The Group Executive Board consists of seven members with functional management responsibility. Christian Buhl is Chief Executive Officer (CEO). The seven Group Executive Areas are:

  • CEO Division

  • Sales Europe

  • Sales International

  • Marketing & Brands

  • Products

  • Operations

  • Finance

The Group Executive Board is responsible for implementing the sustainability strategy and climate transition plan, plus the monitoring of ESG impacts, risks and opportunities. The members have broad expertise along the value chain – from purchasing to production and logistics, all the way through to innovation and knowledge of global markets.

The Corporate Sustainability department reports directly to the CEO. It is responsible for the further development of the sustainability strategy across the Group, controlling the achievement of objectives and Group-wide sustainability process management, including ISO certification.

Specific ESG topics are implemented decentrally by specialist functional areas:

  • Corporate Sustainability: environment, health and safety

  • Corporate Human Resources: working conditions and rights, human rights, training and further training of employees

  • Corporate Legal Services: competition law, prevention of corruption, data protection

  • Corporate Purchasing: due diligence in procurement and the supply chain, human rights in the supply chain

  • Sales: training and further training in the downstream value chain

These units report directly to the CEO or the responsible member of the Group Executive Board.

All positions involved in the sustainability strategy and its implementation and ESG reporting, with the corresponding responsibilities, are listed in the graphic below.

ESG governance at Geberit

 (graphic)

Training takes place on a regular basis to safeguard the ESG expertise in the supervisory and management body, for example on ESG regulation, the recommendations of the Task Force on Climate-related Financial Disclosures (TCFD) or the EU Taxonomy.

ESG integration in decision making

ESG topics are systematically integrated in strategic, operative and transactional decision-making processes. ESG-related aspects are dealt with explicitly as part of the following:

  • The double materiality assessment according to ESRS

  • Revision of the sustainability strategy

  • Monitoring of the carbon footprint

  • Investments in energy efficiency

  • Assessment of investments according to internal CO2 reference price

  • Due diligence processes in the supply chains

  • ESG reporting, including TCFD-compliant disclosure

In addition, the following are carried out on an annual basis:

  • Review of the implementation of the Code of Conduct (Code of Conduct reporting)

  • Assessment of due diligence obligations in the supply chain relating to human rights and the environment

The Board of Directors is also available to address the concerns of stakeholders and shareholders, see Business Report > Corporate Governance > Participatory rights of shareholders. Matters brought forward by shareholders within the context of the General Meeting are dealt with in accordance with the Articles of Incorporation of Geberit AG. No matters were submitted directly to the Board of Directors outside the General Meeting in 2025.

The employee representatives of the European sites meet twice a year with a member of the Group Executive Board and the Head Corporate Human Resources.
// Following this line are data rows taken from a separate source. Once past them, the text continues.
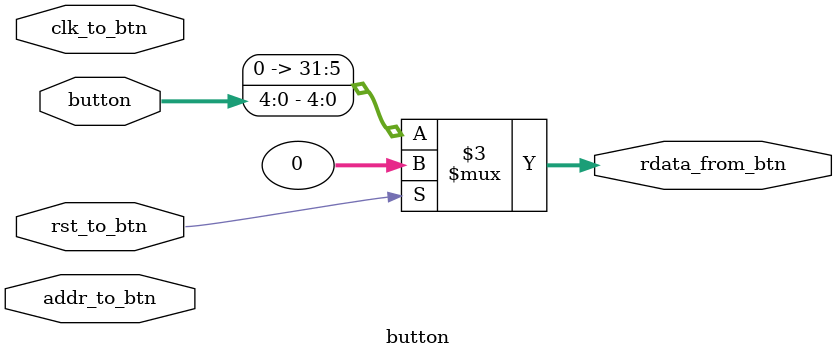
<source format=v>
`timescale 1ns / 1ps

module button(
    input wire         rst_to_btn,   
    input wire         clk_to_btn,   
    input wire [31:0]  addr_to_btn,  
    input wire [4:0]   button,
    
    output reg [31:0]  rdata_from_btn
    );
    
    always@(*)begin
        if(rst_to_btn)rdata_from_btn = 32'b0;
        else rdata_from_btn = {27'b0,button};
    end
endmodule

</source>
Concerns can be addressed to the Board of Directors through this channel.

ESG key figures and remuneration architecture

The remuneration policy of the Geberit Group follows the principles of responsible business management. It is approved by the Board of Directors and reviewed annually. The General Meeting approves both the maximum amounts of remuneration and the remuneration report. The Group’s remuneration policy balances short-term success and long-term value creation. Sustainability goals are an integral part of variable remuneration: the annual reduction of CO2 intensity is one of the five equally weighted bonus criteria and is relevant to the remuneration of around 220 managers and a further 1,300 employees of the Group.

For information about the remuneration of the management bodies, see Business Report > Remuneration Report. For annual key figures on the ratio of the annual remuneration and non-discrimination in the remuneration policy, see Social matters – Performance 2025 > Own workforce.